In sostanza, ipotizzo che il programma di Syriza sia stato redatto in forma crittata: sarebbe deficitario e “incompleto” per un preciso calcolo dei suoi estensori. Si dirà che siamo di fronte ad un azzardo, e così è; è lecito aggiungere che le chance di riuscita sono ridottissime, in primo luogo perché gli esiti delle elezioni di fine gennaio potrebbero essere determinate ancora una volta da azioni di psyops (e allora il progetto abortirebbe sul nascere), in secundis perché mancano garanzie che, anche nell’ipotesi di un successo non risicato, l’esempio elettorale greco venga imitato altrove5. Questo senza contare la possibilità che UE, cancellerie e mercati reagiscano con un’immediata demonizzazione (la reductio ad Hitlerum descritta da Diego Fusaro è ormai un meccanismo oliato, di facile attuazione) o, senza tanti strepiti, non riconoscano semplicemente in Tsipras un interlocutore, anticipando le sue decisioni. Una cacciata senza preavviso dall’euro darebbe scacco matto al nuovo governo ellenico, condannandolo a vita breve e stentata.
In breve, Tsipras cammina su di un filo teso nel vuoto: la cosa non può lasciarci indifferenti, perché una sua eventuale caduta affretterebbe la nostra. Accantoniamo i dubbi, che reputo assolutamente legittimi, e facciamo il possibile per sostenerlo in quest’impari battaglia.
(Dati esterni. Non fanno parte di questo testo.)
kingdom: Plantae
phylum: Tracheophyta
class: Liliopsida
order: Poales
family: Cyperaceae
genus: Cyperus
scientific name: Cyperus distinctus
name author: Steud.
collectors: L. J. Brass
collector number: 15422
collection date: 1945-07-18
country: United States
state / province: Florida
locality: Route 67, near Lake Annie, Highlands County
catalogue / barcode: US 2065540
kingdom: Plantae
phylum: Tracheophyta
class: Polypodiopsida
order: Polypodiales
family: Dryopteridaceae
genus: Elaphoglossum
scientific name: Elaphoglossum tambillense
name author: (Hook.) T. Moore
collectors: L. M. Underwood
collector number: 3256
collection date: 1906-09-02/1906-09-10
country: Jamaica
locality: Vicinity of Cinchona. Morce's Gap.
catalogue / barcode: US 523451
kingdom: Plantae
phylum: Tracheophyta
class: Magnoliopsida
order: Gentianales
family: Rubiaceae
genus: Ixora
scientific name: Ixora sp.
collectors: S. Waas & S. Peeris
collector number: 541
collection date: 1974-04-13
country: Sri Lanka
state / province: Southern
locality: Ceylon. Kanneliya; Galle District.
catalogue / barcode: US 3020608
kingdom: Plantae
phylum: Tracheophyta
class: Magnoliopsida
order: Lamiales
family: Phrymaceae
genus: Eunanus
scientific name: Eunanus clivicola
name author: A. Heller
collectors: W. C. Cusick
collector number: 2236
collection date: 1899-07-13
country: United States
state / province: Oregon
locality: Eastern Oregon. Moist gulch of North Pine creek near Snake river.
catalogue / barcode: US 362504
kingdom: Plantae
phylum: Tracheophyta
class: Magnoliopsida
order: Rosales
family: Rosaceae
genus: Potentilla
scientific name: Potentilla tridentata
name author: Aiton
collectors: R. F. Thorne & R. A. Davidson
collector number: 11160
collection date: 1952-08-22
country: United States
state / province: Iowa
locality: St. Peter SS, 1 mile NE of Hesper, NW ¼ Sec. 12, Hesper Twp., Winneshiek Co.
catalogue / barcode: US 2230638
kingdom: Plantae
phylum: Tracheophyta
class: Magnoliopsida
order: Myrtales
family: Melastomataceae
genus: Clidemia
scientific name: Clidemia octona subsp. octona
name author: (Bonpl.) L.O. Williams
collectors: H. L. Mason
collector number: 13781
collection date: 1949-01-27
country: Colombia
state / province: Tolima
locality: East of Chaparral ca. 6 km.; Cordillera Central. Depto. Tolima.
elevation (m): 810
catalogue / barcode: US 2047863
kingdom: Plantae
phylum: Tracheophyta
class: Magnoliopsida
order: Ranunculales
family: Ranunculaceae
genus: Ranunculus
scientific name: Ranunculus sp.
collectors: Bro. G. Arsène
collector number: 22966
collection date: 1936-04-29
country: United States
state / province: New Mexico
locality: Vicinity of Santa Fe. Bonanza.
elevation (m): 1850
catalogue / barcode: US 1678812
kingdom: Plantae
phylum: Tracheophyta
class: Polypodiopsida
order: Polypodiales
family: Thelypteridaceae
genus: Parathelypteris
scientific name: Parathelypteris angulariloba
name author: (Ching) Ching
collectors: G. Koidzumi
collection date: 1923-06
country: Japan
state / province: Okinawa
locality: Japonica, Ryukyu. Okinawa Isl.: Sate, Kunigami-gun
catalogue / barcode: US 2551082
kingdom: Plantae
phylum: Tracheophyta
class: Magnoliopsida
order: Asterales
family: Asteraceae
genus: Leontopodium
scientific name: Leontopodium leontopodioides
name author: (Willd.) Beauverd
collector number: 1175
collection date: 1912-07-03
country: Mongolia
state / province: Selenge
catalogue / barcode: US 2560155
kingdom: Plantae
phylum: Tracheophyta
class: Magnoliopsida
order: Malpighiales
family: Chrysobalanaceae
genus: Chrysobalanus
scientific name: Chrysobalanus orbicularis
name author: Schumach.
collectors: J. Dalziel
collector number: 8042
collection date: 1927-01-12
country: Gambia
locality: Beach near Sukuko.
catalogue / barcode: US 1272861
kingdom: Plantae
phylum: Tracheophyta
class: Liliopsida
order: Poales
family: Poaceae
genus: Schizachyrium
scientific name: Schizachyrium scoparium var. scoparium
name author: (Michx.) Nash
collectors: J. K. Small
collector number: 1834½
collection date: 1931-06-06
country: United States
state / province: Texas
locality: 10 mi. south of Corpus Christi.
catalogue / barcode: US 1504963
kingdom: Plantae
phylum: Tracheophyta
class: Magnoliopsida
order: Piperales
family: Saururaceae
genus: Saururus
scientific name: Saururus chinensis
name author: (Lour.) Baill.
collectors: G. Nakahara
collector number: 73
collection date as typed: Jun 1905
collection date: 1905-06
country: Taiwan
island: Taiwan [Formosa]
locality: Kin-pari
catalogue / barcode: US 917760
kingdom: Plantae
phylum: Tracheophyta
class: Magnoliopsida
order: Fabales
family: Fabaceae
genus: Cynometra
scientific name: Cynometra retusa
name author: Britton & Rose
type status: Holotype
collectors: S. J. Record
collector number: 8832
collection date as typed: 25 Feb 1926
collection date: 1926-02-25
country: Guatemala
2 Che però, a differenza della destra apertamente conservatrice, perde colpi ovunque, fuorché (per il momento) in Italia: sul lungo periodo i cittadini europei paiono preferire l’inflessibilità dei “moderati” al dolciastro, ipocrita “senso di responsabilità” degli pseudosocialisti, umanitari solo a parole.
3 L’ultima testimonianza viene dalla trasmissione radiofonica Inviato speciale che documentava, qualche giorno fa, la disperazione di commercianti e pescivendoli ateniesi cui, la vigilia di Natale, non è bastato dimezzare in pochi minuti il prezzo di gamberoni, agnelli e tacchini per attrarre una “clientela” attenta oramai al centesimo.
5
In virtù del fatto che nella corsa all’immiserimento gli altri
concorrenti sono ancora nettamente alle spalle della lepre ellenica.